In its fifth year of publishing the Living Well report, the City of Minneapolis continues upgrading its business practices in ways that will systematically improve the City's ecological, economic and social systems. New indicators added this year will start tracking progress on community engagement, arts and the economy, and employment and poverty.
Minneapolis successes tracked in the report include:
- Meeting the teen pregnancy target
- Inspecting all the homes of children with lead poisoning for the first time in Minneapolis history, and a decrease in the number of kids found to have lead poisoning
- Meeting the target for no combined sewer overflows for the third year in a row
- Expanding a pilot residential organics composting program to a second neighborhood
- Engaging more than 100 residents in the Homegrown Minneapolis initiative, focused on expanding efforts to grow, sell, distribute and consume more fresh, sustainably produced and locally grown foods
- Completing the downtown Marquette and Second avenues transit project providing side-by-side bus-only lanes for less idling of buses in downtown, decreased stormwater runoff, more efficient lighting and new trees
Despite these advances, the city also continues to face a number of challenges that will require more efforts to resolve.

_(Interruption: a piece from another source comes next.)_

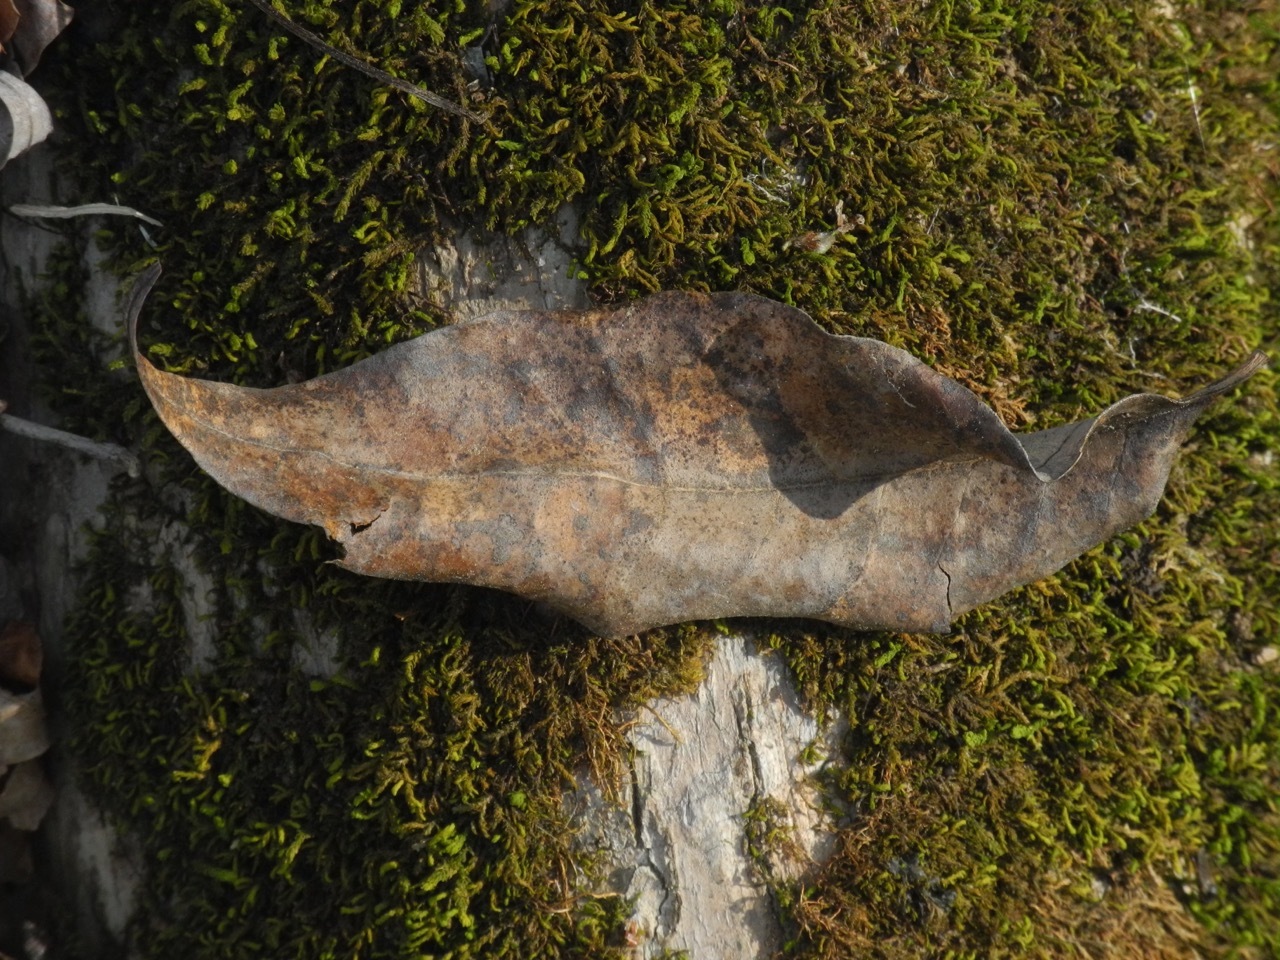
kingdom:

Only half the resident population is at a healthy weight, the number of families and individuals in shelters is increasing, and 10 percent of employed residents live in poverty. This report allows Minneapolis leaders to track what is working and what isn’t, in order to redirect resources to where they are needed most.
Living Well is the City's fifth annual report taking stock of its work on sustainability indicators, which measure our progress on measures ranging from air quality and solar power, to healthy infants and jobs. The report tracks targets, trends and recent activities related to the indicators, which allows Minneapolis to measure its progress and match actions with goals.
Minneapolis continues to receive recognition for its sustainability work. Minneapolis was recently ranked the sixth most eco-city in the world, best bicycling city in the U.S., one of the top U.S. time-saving cities (reflecting our livability), the seventh least wasteful city in the U.S., in the top five in a national well-being survey, and one of 10 greenest cities in the nation.